Aim of the task: Copy out all of the rows below, character for character, without changing anything.

Records for this task:
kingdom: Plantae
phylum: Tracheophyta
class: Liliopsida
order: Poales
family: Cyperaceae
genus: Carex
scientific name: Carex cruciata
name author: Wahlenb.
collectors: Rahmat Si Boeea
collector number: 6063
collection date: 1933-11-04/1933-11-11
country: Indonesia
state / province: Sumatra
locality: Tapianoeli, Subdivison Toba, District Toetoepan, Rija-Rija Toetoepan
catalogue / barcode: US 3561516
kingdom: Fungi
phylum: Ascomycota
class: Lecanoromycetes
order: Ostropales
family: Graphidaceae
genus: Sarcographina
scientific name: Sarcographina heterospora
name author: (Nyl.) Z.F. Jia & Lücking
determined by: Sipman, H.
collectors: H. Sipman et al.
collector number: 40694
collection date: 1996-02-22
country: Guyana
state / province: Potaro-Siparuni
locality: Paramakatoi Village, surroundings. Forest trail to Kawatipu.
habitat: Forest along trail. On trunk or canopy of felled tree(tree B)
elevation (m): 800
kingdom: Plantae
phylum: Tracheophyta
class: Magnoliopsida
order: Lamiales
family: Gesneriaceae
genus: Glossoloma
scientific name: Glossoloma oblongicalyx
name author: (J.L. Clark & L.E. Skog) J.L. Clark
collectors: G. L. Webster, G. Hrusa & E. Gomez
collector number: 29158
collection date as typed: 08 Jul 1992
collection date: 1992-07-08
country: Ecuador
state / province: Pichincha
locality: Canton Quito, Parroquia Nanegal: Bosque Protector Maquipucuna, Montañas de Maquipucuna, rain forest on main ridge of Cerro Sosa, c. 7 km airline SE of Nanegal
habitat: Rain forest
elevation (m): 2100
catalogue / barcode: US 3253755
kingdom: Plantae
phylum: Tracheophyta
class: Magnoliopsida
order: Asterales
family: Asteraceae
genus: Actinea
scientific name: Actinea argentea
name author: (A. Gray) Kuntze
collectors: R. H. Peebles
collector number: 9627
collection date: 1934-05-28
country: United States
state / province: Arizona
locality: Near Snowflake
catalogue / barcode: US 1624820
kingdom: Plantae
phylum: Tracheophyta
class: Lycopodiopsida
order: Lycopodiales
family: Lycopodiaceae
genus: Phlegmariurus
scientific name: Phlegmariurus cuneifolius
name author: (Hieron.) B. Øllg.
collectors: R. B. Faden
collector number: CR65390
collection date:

Result of this exercise:
kingdom: Plantae
phylum: Tracheophyta
class: Liliopsida
order: Poales
family: Cyperaceae
genus: Carex
scientific name: Carex cruciata
name author: Wahlenb.
collectors: Rahmat Si Boeea
collector number: 6063
collection date: 1933-11-04/1933-11-11
country: Indonesia
state / province: Sumatra
locality: Tapianoeli, Subdivison Toba, District Toetoepan, Rija-Rija Toetoepan
catalogue / barcode: US 3561516
kingdom: Fungi
phylum: Ascomycota
class: Lecanoromycetes
order: Ostropales
family: Graphidaceae
genus: Sarcographina
scientific name: Sarcographina heterospora
name author: (Nyl.) Z.F. Jia & Lücking
determined by: Sipman, H.
collectors: H. Sipman et al.
collector number: 40694
collection date: 1996-02-22
country: Guyana
state / province: Potaro-Siparuni
locality: Paramakatoi Village, surroundings. Forest trail to Kawatipu.
habitat: Forest along trail. On trunk or canopy of felled tree(tree B)
elevation (m): 800
kingdom: Plantae
phylum: Tracheophyta
class: Magnoliopsida
order: Lamiales
family: Gesneriaceae
genus: Glossoloma
scientific name: Glossoloma oblongicalyx
name author: (J.L. Clark & L.E. Skog) J.L. Clark
collectors: G. L. Webster, G. Hrusa & E. Gomez
collector number: 29158
collection date as typed: 08 Jul 1992
collection date: 1992-07-08
country: Ecuador
state / province: Pichincha
locality: Canton Quito, Parroquia Nanegal: Bosque Protector Maquipucuna, Montañas de Maquipucuna, rain forest on main ridge of Cerro Sosa, c. 7 km airline SE of Nanegal
habitat: Rain forest
elevation (m): 2100
catalogue / barcode: US 3253755
kingdom: Plantae
phylum: Tracheophyta
class: Magnoliopsida
order: Asterales
family: Asteraceae
genus: Actinea
scientific name: Actinea argentea
name author: (A. Gray) Kuntze
collectors: R. H. Peebles
collector number: 9627
collection date: 1934-05-28
country: United States
state / province: Arizona
locality: Near Snowflake
catalogue / barcode: US 1624820
kingdom: Plantae
phylum: Tracheophyta
class: Lycopodiopsida
order: Lycopodiales
family: Lycopodiaceae
genus: Phlegmariurus
scientific name: Phlegmariurus cuneifolius
name author: (Hieron.) B. Øllg.
collectors: R. B. Faden
collector number: CR65390
collection date:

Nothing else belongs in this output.